I been wanting a Doxa for a long time.I could not afford a new one so I started looking for a used one.Then I found this Doxa tusa made in 2008 it was brand new never used for the price of a used one so I pulled the trigger and now I got one.It's dial is a diiffernt blue than the Seiko blue sumo.Fit's nice on the wrist.It's about 5 to 8 minute's fast per day.Here in the states they take to mutch taxes out of your paycheck so at the end of the year you have to do your taxes to make sure the Feds get all there money but most of the time you gave them to mutch and they owe you instead so I got a check for that over payment and that why I could afford this watch it's a real nice watch so far to good.


----------



## TraserH3 (Feb 22, 2009)

Very nice watch, which number out of 100 is it?

1

Do you mean 5-8 seconds a day.

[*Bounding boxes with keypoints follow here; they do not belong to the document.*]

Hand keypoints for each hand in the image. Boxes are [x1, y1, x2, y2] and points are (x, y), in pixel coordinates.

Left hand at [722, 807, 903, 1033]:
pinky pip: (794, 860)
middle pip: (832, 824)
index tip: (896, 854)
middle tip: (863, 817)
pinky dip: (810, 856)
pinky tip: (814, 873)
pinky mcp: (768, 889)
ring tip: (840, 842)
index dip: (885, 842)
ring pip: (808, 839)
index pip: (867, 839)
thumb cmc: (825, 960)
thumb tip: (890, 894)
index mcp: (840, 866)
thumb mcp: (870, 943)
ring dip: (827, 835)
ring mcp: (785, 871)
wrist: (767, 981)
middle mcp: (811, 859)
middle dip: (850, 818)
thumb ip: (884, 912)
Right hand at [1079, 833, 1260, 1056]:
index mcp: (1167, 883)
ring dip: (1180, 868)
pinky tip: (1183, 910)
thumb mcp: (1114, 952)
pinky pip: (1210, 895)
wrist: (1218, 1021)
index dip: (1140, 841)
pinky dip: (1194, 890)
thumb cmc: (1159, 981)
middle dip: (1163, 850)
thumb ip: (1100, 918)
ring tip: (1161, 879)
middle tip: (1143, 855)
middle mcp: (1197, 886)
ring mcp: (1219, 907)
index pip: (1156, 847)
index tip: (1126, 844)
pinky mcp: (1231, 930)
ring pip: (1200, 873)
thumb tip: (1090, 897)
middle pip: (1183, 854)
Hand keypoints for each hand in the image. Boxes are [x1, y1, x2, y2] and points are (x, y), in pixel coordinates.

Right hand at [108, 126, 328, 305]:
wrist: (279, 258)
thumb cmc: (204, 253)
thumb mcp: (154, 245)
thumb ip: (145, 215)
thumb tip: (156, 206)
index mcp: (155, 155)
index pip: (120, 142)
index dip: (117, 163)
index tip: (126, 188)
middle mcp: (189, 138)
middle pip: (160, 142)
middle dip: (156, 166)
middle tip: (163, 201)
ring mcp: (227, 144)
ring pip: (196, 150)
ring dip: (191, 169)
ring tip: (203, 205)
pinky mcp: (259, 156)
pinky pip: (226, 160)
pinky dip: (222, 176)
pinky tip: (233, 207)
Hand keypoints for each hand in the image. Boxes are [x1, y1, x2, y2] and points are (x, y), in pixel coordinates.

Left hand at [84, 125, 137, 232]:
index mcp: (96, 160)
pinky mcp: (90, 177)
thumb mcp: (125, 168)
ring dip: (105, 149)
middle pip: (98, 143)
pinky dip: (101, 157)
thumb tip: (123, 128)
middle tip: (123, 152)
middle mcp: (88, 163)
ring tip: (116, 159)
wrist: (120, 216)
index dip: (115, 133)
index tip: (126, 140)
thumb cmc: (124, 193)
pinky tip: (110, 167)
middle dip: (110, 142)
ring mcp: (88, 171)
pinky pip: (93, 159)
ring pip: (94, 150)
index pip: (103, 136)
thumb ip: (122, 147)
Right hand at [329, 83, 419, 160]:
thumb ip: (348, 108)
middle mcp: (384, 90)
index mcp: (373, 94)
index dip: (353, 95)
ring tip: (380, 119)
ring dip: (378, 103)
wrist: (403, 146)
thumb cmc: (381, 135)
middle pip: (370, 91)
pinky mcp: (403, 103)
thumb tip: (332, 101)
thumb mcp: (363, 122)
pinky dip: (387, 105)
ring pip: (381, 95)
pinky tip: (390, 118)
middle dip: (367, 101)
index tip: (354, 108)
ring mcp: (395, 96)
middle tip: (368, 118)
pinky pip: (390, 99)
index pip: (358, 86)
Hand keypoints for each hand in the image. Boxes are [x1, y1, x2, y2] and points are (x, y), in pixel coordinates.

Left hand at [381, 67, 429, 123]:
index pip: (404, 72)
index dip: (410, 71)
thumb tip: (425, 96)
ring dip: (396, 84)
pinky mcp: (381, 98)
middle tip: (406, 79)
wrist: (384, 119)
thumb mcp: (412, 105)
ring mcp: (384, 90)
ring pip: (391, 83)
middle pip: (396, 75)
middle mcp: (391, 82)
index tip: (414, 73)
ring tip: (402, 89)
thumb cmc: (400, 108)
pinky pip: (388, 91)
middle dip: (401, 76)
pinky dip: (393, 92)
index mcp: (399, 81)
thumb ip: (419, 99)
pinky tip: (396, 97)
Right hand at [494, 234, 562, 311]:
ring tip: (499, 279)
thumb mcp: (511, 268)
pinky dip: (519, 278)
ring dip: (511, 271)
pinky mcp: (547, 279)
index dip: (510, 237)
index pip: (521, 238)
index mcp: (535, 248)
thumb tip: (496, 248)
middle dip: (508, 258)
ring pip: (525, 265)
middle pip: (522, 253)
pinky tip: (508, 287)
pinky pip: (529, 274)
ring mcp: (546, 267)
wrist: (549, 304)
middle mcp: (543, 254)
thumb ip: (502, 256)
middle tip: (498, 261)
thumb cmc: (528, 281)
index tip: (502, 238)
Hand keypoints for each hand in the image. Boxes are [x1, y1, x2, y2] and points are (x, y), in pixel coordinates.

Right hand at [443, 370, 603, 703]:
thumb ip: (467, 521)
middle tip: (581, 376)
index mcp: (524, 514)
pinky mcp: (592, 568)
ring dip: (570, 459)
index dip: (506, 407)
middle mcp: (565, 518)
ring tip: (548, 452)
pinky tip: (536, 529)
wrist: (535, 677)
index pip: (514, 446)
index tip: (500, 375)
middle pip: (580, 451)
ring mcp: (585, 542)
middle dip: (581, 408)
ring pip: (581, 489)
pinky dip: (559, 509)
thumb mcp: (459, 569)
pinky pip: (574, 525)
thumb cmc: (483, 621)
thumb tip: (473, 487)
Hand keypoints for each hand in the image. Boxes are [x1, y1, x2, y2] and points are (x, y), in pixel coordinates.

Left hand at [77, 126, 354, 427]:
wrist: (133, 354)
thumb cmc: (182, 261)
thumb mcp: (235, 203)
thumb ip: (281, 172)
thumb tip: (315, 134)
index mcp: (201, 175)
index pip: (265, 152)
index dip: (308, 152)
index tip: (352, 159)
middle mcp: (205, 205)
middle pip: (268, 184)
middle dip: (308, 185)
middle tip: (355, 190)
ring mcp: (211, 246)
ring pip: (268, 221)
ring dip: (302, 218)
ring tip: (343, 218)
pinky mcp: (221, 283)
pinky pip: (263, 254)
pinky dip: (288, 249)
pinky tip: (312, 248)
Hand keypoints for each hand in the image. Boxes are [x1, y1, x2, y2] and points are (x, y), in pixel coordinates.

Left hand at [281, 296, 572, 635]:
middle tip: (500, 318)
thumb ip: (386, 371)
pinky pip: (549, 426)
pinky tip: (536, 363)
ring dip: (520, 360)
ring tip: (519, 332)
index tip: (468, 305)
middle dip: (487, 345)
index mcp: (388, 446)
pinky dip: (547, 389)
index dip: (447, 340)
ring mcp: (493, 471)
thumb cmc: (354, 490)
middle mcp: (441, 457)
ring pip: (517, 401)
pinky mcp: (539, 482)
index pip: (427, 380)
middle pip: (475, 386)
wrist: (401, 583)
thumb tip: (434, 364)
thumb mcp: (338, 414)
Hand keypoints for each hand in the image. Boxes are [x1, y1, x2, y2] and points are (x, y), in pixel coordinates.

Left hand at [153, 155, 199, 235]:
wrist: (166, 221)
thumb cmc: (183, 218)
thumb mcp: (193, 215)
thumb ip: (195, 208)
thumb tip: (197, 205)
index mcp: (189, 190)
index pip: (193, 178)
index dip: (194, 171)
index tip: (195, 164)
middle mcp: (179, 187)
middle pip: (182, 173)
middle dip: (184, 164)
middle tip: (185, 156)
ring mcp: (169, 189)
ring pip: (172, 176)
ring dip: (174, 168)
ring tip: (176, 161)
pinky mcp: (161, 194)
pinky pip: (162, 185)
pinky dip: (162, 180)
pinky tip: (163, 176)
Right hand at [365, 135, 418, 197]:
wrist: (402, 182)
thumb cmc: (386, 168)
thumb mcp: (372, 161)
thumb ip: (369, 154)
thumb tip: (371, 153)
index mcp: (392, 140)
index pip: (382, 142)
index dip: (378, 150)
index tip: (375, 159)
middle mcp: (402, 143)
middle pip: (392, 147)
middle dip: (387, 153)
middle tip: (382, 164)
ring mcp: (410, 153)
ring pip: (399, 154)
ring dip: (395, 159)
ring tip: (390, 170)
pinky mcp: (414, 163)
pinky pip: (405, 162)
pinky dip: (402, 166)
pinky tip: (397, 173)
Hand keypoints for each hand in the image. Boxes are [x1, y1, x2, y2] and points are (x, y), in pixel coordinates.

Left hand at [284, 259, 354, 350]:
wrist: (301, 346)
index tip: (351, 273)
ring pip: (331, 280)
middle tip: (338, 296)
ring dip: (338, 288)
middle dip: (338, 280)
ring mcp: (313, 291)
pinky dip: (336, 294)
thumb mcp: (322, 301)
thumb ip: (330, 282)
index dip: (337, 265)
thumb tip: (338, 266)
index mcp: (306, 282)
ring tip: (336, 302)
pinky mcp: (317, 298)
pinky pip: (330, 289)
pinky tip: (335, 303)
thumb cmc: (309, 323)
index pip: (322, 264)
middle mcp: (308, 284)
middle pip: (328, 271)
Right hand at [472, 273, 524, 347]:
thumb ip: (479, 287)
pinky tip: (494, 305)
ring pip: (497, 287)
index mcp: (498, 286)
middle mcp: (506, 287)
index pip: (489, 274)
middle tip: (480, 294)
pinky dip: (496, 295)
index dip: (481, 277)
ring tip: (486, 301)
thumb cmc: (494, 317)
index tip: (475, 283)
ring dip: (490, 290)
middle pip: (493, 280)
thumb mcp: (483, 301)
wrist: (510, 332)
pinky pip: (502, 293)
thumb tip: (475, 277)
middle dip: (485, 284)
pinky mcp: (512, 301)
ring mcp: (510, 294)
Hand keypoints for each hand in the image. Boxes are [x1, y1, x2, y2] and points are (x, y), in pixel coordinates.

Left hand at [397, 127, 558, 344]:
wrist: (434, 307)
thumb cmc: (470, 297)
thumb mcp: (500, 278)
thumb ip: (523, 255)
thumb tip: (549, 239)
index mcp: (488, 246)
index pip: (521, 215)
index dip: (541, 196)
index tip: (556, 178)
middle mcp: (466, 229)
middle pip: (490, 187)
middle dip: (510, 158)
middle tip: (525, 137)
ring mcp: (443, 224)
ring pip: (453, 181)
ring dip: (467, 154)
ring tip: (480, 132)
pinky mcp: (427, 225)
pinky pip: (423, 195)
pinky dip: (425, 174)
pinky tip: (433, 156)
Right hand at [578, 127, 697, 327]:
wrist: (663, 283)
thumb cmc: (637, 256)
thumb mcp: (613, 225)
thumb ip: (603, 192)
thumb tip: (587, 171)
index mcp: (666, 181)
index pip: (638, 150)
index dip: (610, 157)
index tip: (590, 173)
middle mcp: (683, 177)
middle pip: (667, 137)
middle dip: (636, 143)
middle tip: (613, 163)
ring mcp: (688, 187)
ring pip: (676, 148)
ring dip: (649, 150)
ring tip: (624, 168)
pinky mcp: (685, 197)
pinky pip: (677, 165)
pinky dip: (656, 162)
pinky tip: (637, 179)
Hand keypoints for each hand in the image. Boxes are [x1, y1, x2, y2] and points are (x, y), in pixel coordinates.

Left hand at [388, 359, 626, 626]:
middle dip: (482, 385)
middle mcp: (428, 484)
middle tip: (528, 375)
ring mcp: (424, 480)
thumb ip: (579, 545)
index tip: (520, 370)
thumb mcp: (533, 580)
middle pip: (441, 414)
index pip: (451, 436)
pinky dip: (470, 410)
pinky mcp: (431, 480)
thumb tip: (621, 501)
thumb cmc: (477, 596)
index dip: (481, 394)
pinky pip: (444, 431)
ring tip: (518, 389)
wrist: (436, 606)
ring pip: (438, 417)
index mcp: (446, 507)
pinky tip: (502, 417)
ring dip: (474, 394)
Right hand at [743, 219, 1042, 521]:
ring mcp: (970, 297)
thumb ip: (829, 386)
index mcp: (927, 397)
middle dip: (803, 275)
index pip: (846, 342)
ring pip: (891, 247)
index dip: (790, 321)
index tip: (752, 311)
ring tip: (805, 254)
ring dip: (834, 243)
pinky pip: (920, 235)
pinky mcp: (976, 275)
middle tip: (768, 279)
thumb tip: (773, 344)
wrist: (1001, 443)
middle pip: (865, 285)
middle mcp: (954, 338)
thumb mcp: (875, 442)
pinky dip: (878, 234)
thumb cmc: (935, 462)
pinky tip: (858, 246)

If its 5-8 minutes I send it back to doxa for a service under warrenty


----------



## river rat (Nov 14, 2008)

TraserH3 said:


> Very nice watch, which number out of 100 is it?
> 
> 1
> 
> Do you mean 5-8 seconds a day. If its 5-8 minutes I send it back to doxa for a service under warrenty


Yes I mean 5-8 seconds per day but it should get better after it settle's down after I use it a few day's just got it the other day .And it's no 23


----------



## ditchdiger (Jun 23, 2007)

its nice when the man owes you isnt it?

glad you got something you like...enjoy


----------



## Alas (Jun 18, 2006)

Love Doxas myself. Great catch. :tongue2:


----------



## thunderbolt (May 19, 2007)

Congratulations on a stunning piece.


----------



## mylo (Feb 8, 2008)

Nice piece. I got myself a 750T before xmas and I love it.


----------



## mjolnir (Jan 3, 2006)

I like that. Is it a different shade of blue to the Caribbeans?


----------



## TraserH3 (Feb 22, 2009)

Beauty and great time when i beds in! Another Doxa fan here and I hope you enjoy it!


----------



## PhilM (Nov 5, 2004)

Well done on scatching the Doxa itch, that's one that I'd like to scratch still this year if I can :yes:


----------



## river rat (Nov 14, 2008)

mjolnir said:


> I like that. Is it a different shade of blue to the Caribbeans?


From other forums they say it's a differnt shade of blue they say it's a little darker than the caribbeans but ths is the only Doxa I have seen up close.


----------



## Parabola (Aug 1, 2007)

Very nice, I love the hands, they remind of the Sinn U1


----------